• **TEXTO APRESENTADO**
++++++++++++++++++++
Uso de zinco bi-quelatado reduz perdas e melhora a qualidade de carcaças de frangos, aponta estudo
A utilização de minerais orgânicos bi-quelatados na alimentação de frangos de corte pode representar um importante avanço para a rentabilidade da avicultura. É o que demonstra um estudo realizado em condições comerciais com aproximadamente oito milhões de aves, que identificou melhorias significativas na qualidade das carcaças e no desempenho produtivo.
De acordo com a pesquisa, a substituição do zinco inorgânico pelo zinco bi-quelatado reduziu em cerca de 70% os defeitos de aparência da pele e em 68% as lesões totais, fatores que influenciam diretamente a condenação ou desvalorização das carcaças nos frigoríficos.
Os pesquisadores também observaram melhorias na integridade das patas das aves e no desempenho geral dos lotes, refletindo em maior eficiência produtiva e melhor retorno econômico para os produtores.
Segundo o estudo, os benefícios estão relacionados à maior biodisponibilidade dos minerais orgânicos, que favorece a absorção de nutrientes pelo organismo das aves, fortalece os tecidos e contribui para uma maior uniformidade do produto final.
Os resultados reforçam a importância do manejo nutricional preventivo como ferramenta para reduzir perdas industriais e aumentar a eficiência da produção, especialmente em sistemas de alta escala.
Setor estratégico na Região Sul
O tema ganha relevância para a Região Sul do Brasil, onde a avicultura é uma das principais atividades do agronegócio e concentra uma parcela significativa da produção nacional de carne de frango. Tecnologias capazes de elevar a qualidade das carcaças e reduzir prejuízos ao longo da cadeia produtiva podem representar ganhos importantes para produtores, cooperativas e indústrias, fortalecendo a competitividade do setor.
++++++++++++++++++++
• **SEÇÃO DE DADOS**
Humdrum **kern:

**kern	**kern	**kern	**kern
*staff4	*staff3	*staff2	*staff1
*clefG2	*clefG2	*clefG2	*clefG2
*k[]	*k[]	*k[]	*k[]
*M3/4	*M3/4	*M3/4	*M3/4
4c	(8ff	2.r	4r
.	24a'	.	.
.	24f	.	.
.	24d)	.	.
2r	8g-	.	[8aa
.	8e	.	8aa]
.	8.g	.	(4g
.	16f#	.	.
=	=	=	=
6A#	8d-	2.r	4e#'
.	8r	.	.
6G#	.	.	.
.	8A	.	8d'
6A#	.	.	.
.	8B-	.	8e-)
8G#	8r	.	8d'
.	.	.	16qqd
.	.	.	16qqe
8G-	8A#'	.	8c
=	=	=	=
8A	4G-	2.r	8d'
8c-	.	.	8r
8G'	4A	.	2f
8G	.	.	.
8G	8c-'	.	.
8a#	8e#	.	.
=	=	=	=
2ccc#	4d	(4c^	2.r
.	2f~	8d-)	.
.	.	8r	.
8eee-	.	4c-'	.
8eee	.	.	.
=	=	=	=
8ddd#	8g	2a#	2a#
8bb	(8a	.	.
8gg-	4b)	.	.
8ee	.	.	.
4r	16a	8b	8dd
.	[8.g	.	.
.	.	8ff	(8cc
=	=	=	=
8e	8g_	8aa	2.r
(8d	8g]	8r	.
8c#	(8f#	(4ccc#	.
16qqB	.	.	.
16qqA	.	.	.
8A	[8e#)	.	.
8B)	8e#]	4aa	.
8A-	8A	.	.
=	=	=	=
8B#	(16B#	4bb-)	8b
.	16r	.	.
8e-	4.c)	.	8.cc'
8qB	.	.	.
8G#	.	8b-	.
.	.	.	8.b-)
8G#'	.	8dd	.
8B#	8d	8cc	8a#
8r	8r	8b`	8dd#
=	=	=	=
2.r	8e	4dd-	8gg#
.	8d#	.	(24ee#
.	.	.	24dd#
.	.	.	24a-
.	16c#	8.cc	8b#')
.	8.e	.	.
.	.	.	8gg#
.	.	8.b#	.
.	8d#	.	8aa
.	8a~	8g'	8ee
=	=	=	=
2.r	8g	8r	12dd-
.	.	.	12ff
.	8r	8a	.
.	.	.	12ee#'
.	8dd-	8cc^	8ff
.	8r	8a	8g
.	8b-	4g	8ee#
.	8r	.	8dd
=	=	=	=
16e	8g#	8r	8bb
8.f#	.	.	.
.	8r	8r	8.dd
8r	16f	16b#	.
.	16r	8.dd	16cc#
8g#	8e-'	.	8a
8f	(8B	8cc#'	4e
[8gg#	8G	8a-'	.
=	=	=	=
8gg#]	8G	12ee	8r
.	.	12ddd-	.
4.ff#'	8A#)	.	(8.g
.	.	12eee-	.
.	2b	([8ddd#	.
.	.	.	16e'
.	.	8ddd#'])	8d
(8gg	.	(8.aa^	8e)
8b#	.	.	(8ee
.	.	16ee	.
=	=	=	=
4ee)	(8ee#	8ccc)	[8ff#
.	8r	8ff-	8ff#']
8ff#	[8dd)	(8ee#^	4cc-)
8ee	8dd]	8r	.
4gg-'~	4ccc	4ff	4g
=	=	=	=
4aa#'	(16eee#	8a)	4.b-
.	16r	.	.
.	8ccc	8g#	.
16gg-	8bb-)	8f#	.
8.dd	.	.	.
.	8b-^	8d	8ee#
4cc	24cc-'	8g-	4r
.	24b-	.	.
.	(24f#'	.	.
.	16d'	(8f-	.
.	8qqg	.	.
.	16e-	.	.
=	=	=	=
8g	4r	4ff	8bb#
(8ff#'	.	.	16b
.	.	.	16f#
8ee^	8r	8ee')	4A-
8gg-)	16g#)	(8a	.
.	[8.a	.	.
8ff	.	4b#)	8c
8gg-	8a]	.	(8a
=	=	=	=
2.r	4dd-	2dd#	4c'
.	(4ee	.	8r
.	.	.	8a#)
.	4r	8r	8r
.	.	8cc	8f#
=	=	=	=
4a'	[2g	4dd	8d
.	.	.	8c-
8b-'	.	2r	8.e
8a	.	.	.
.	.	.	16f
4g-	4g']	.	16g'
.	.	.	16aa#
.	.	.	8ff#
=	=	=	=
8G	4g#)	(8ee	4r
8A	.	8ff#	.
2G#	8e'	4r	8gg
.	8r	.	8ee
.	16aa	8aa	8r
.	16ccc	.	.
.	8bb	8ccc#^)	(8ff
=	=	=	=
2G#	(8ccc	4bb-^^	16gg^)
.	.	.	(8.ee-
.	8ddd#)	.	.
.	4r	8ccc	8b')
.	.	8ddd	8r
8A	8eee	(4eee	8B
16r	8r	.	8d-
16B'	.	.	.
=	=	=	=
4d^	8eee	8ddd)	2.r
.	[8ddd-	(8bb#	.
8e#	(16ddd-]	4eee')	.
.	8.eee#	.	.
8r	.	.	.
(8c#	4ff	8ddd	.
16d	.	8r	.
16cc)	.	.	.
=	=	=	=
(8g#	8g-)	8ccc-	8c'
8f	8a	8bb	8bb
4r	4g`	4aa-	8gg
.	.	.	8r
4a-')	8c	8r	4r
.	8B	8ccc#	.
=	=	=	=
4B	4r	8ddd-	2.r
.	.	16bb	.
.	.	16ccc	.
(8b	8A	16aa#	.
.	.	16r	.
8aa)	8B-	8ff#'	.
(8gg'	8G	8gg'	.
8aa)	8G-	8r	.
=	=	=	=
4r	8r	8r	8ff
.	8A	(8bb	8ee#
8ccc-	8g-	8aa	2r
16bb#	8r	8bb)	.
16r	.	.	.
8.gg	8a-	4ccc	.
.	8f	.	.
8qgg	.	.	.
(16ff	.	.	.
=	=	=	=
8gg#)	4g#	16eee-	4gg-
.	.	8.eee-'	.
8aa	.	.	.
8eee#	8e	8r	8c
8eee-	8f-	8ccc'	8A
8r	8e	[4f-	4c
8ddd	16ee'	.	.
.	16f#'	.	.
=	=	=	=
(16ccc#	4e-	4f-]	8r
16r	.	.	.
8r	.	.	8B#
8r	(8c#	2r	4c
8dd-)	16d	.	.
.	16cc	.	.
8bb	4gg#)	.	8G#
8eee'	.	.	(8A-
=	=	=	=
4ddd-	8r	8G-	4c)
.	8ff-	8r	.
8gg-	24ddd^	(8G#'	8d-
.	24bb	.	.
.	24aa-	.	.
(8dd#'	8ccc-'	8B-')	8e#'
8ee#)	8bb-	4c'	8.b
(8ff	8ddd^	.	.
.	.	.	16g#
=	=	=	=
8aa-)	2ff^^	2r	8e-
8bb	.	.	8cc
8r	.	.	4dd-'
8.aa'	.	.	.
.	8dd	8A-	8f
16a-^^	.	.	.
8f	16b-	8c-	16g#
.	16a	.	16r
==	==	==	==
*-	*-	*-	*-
++++++++++++++++++++
• **PROBLEMAS A RESOLVER**
A – Transforme em lista o parágrafo do texto sobre zinco bi-quelatado que começa com "De acordo com a pesquisa", mantendo os fatos principais.
B – Resuma em duas frases o texto sobre zinco bi-quelatado.
C – Segundo o texto sobre zinco bi-quelatado, com quantas aves, aproximadamente, o estudo foi feito?
Responda com base só no texto, sem consultar as linhas.

• **RESPOSTAS POR TAREFA**
A –
- O zinco inorgânico foi trocado pelo zinco bi-quelatado.
- Os defeitos de aparência da pele caíram cerca de 70%.
- As lesões totais caíram 68%.
- Esses problemas afetam diretamente a condenação ou a desvalorização das carcaças nos frigoríficos.

B – Um estudo com cerca de oito milhões de frangos mostrou que trocar o zinco inorgânico pelo bi-quelatado diminuiu os defeitos de pele e as lesões nas carcaças e melhorou as patas e o desempenho dos lotes. Os autores ligam esses ganhos à maior biodisponibilidade dos minerais orgânicos, e o assunto tem peso especial na Região Sul, onde a avicultura é uma das principais atividades do agronegócio.

C – Com cerca de oito milhões de aves.